*Task:* Without the pictures, output all of the data exactly.

[Excerpts from a dataset]
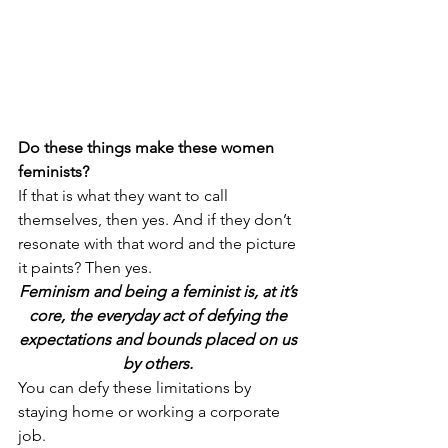
Do these things make these women 
feminists? 
If that is what they want to call 
themselves, then yes. And if they don’t 
resonate with that word and the picture 
it paints? Then yes. 
Feminism and being a feminist is, at it’s 
core, the everyday act of defying the 
expectations and bounds placed on us 
by others. 
You can defy these limitations by 
staying home or working a corporate 
job.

*Exercise answer:*
Do these things make these women 
feminists? 
If that is what they want to call 
themselves, then yes. And if they don’t 
resonate with that word and the picture 
it paints? Then yes. 
Feminism and being a feminist is, at it’s 
core, the everyday act of defying the 
expectations and bounds placed on us 
by others. 
You can defy these limitations by 
staying home or working a corporate 
job.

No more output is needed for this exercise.